Pictures are to be excluded. Please print only the lines from the one containing "root of tail: (552, 215)" through the end of the data, exactly as they appear.

● ● ● ●

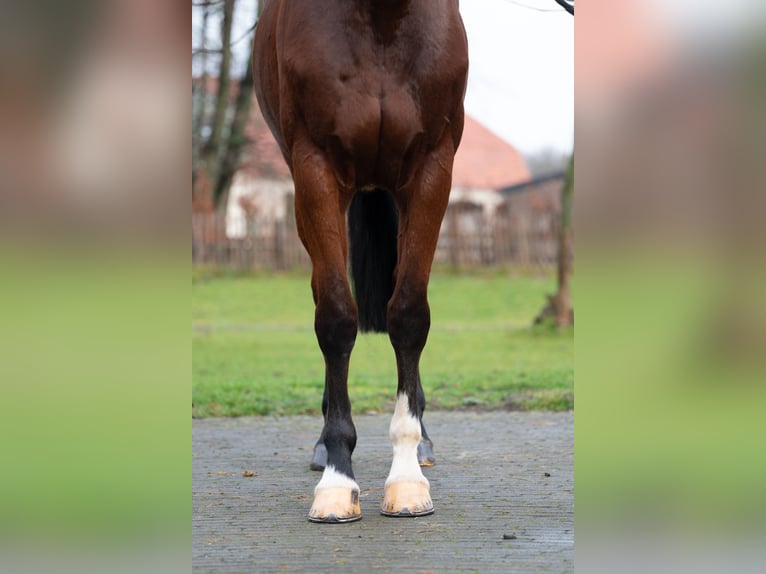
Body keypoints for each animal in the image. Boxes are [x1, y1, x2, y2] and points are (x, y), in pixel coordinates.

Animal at [253, 0, 468, 523]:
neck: (381, 19)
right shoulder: (315, 169)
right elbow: (334, 318)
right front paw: (337, 480)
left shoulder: (432, 169)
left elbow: (408, 315)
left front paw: (407, 480)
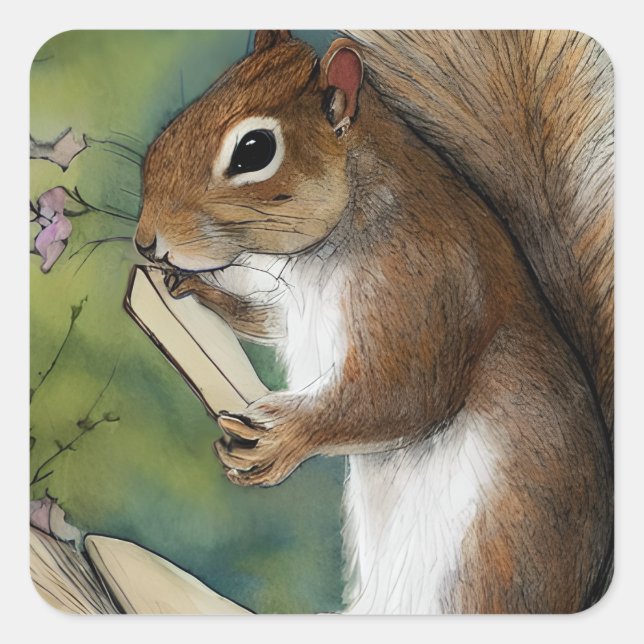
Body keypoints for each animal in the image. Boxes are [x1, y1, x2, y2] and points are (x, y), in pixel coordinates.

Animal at [134, 30, 613, 614]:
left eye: (254, 151)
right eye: (178, 121)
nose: (145, 240)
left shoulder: (422, 288)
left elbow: (401, 395)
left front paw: (283, 439)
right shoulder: (290, 303)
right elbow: (268, 320)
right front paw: (192, 286)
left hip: (487, 566)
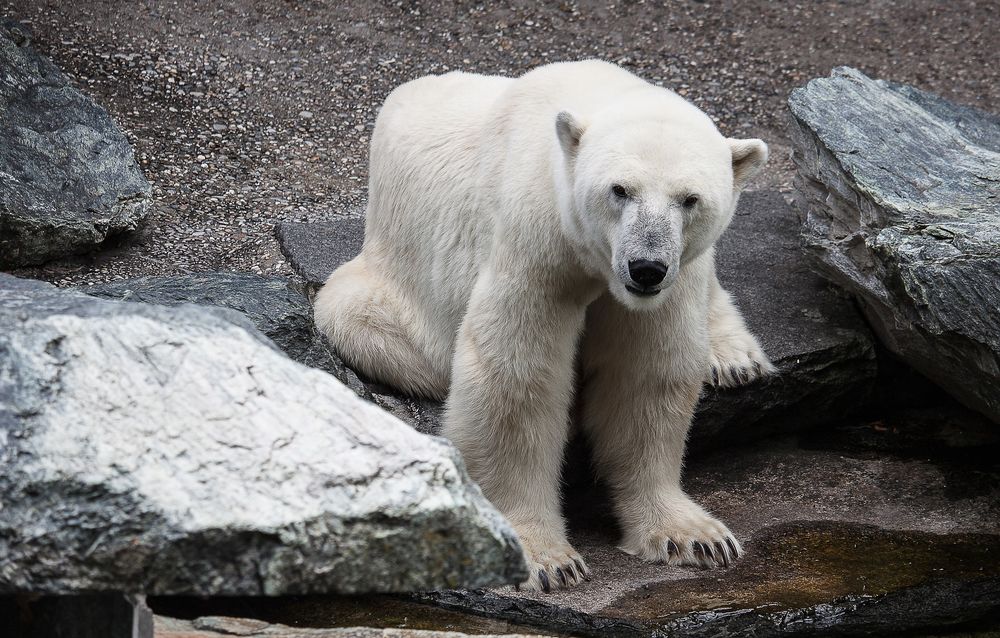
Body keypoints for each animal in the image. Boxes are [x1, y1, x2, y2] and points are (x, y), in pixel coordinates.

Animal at [314, 60, 773, 592]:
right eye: (620, 190)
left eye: (690, 199)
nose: (646, 268)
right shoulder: (537, 244)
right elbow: (518, 377)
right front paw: (546, 559)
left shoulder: (668, 284)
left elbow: (644, 375)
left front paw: (695, 537)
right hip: (385, 283)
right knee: (363, 322)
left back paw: (735, 356)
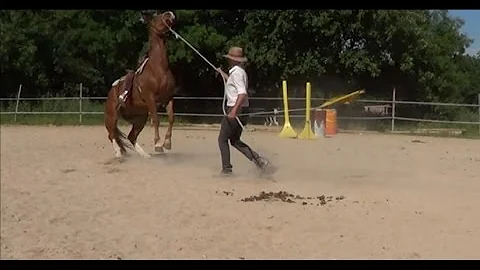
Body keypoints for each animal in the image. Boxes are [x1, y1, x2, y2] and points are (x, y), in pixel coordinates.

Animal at [104, 11, 175, 158]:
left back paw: (145, 156)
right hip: (112, 116)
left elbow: (171, 118)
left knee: (131, 136)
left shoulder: (169, 98)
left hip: (140, 118)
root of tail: (111, 92)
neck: (159, 69)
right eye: (156, 17)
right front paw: (158, 145)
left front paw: (167, 143)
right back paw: (118, 154)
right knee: (111, 134)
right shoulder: (150, 98)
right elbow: (156, 119)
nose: (169, 13)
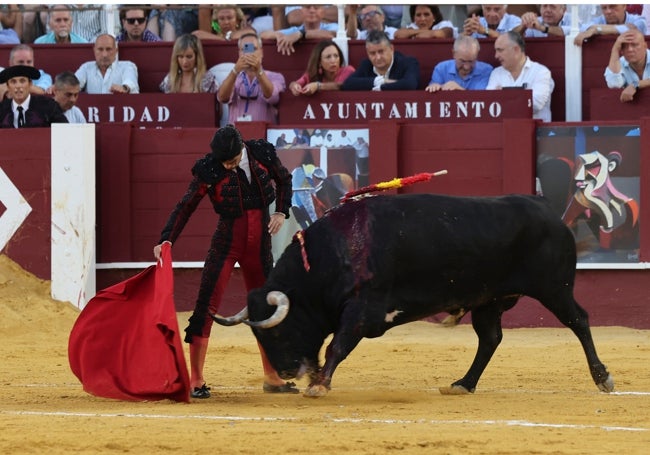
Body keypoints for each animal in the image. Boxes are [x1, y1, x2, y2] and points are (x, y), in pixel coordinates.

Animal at [213, 194, 612, 398]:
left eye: (279, 330)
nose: (286, 373)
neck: (333, 251)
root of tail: (552, 215)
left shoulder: (362, 307)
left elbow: (337, 345)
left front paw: (319, 385)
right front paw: (316, 381)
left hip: (554, 288)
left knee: (579, 320)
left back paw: (602, 377)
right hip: (488, 299)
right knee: (490, 338)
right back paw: (464, 384)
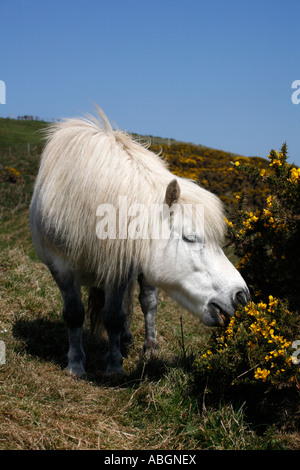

● ● ● ●

Reply to the exercise:
root of tail: (552, 215)
left shoulder: (362, 307)
left elbow: (337, 345)
left front paw: (319, 385)
right front paw: (316, 381)
left hip: (554, 288)
left knee: (579, 320)
left back paw: (602, 377)
right hip: (488, 299)
right knee: (490, 338)
right back paw: (464, 384)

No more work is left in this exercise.